▸ ASSIGNMENT
Return the entries below verbatim. Pictures stay out.

▸ Page-level text extractions
»»

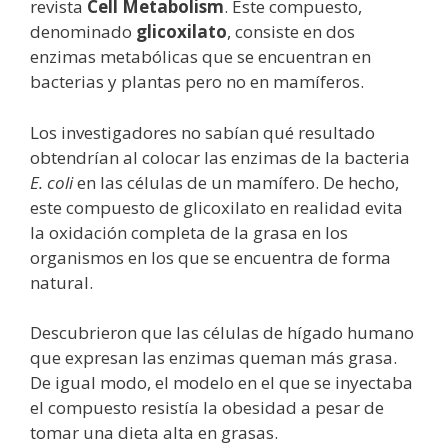
revista
Cell Metabolism
. Este compuesto,
denominado
glicoxilato
, consiste en dos
enzimas metabólicas que se encuentran en
bacterias y plantas pero no en mamíferos.
Los investigadores no sabían qué resultado
obtendrían al colocar las enzimas de la bacteria
E. coli
en las células de un mamífero. De hecho,
este compuesto de glicoxilato en realidad evita
la oxidación completa de la grasa en los
organismos en los que se encuentra de forma
natural.
Descubrieron que las células de hígado humano
que expresan las enzimas queman más grasa.
De igual modo, el modelo en el que se inyectaba
el compuesto resistía la obesidad a pesar de
tomar una dieta alta en grasas.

««

▸ RESPONSE AREA
revista
Cell Metabolism
. Este compuesto,
denominado
glicoxilato
, consiste en dos
enzimas metabólicas que se encuentran en
bacterias y plantas pero no en mamíferos.
Los investigadores no sabían qué resultado
obtendrían al colocar las enzimas de la bacteria
E. coli
en las células de un mamífero. De hecho,
este compuesto de glicoxilato en realidad evita
la oxidación completa de la grasa en los
organismos en los que se encuentra de forma
natural.
Descubrieron que las células de hígado humano
que expresan las enzimas queman más grasa.
De igual modo, el modelo en el que se inyectaba
el compuesto resistía la obesidad a pesar de
tomar una dieta alta en grasas.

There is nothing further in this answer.